--- Data for this task ---

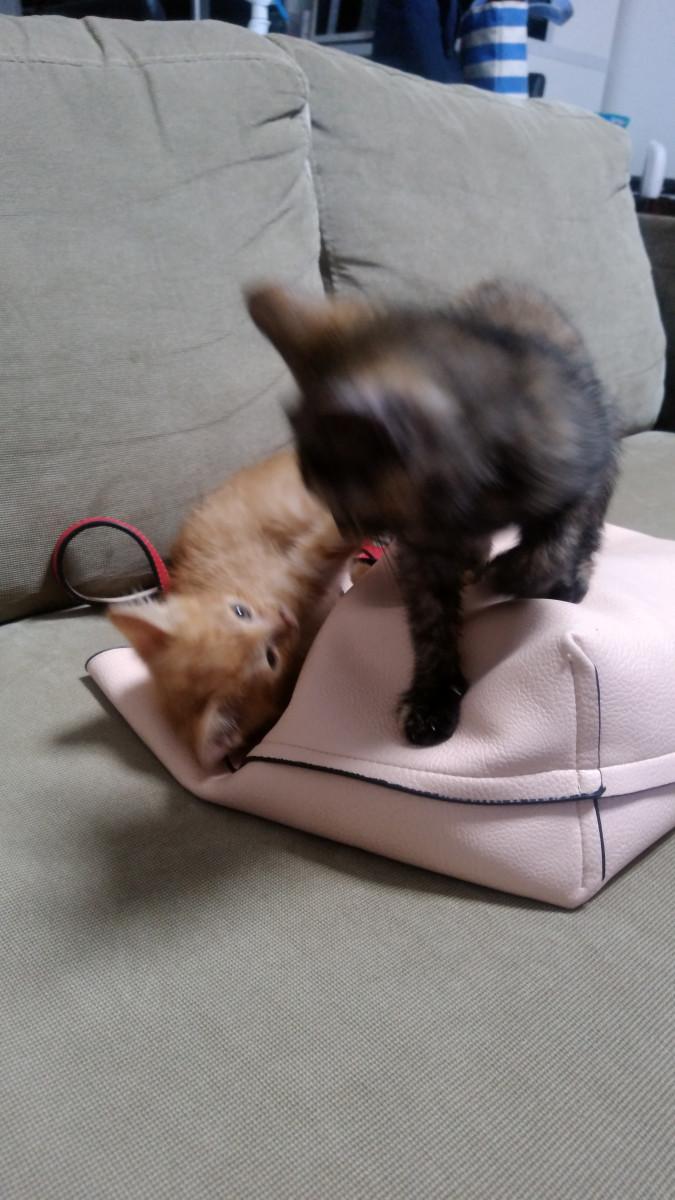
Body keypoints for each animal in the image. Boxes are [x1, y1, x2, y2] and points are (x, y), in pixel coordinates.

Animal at [246, 279, 620, 748]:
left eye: (344, 502)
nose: (345, 527)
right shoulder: (423, 551)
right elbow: (430, 622)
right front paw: (432, 697)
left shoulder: (579, 472)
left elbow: (552, 547)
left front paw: (513, 575)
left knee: (585, 535)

---

§ **What the exercise asks**
Set down the records again verbatim, with no pictures.

§ **Answer box**
Body keypoints for each animal in the image. Boxes are [x1, y1, x2, y2] and points are (x, y), in pixel coordinates.

Animal at [246, 279, 620, 748]:
left eye: (344, 502)
nose: (345, 527)
right shoulder: (423, 551)
right elbow: (430, 622)
right front paw: (432, 697)
left shoulder: (579, 472)
left elbow: (552, 547)
left front paw: (513, 575)
left knee: (585, 535)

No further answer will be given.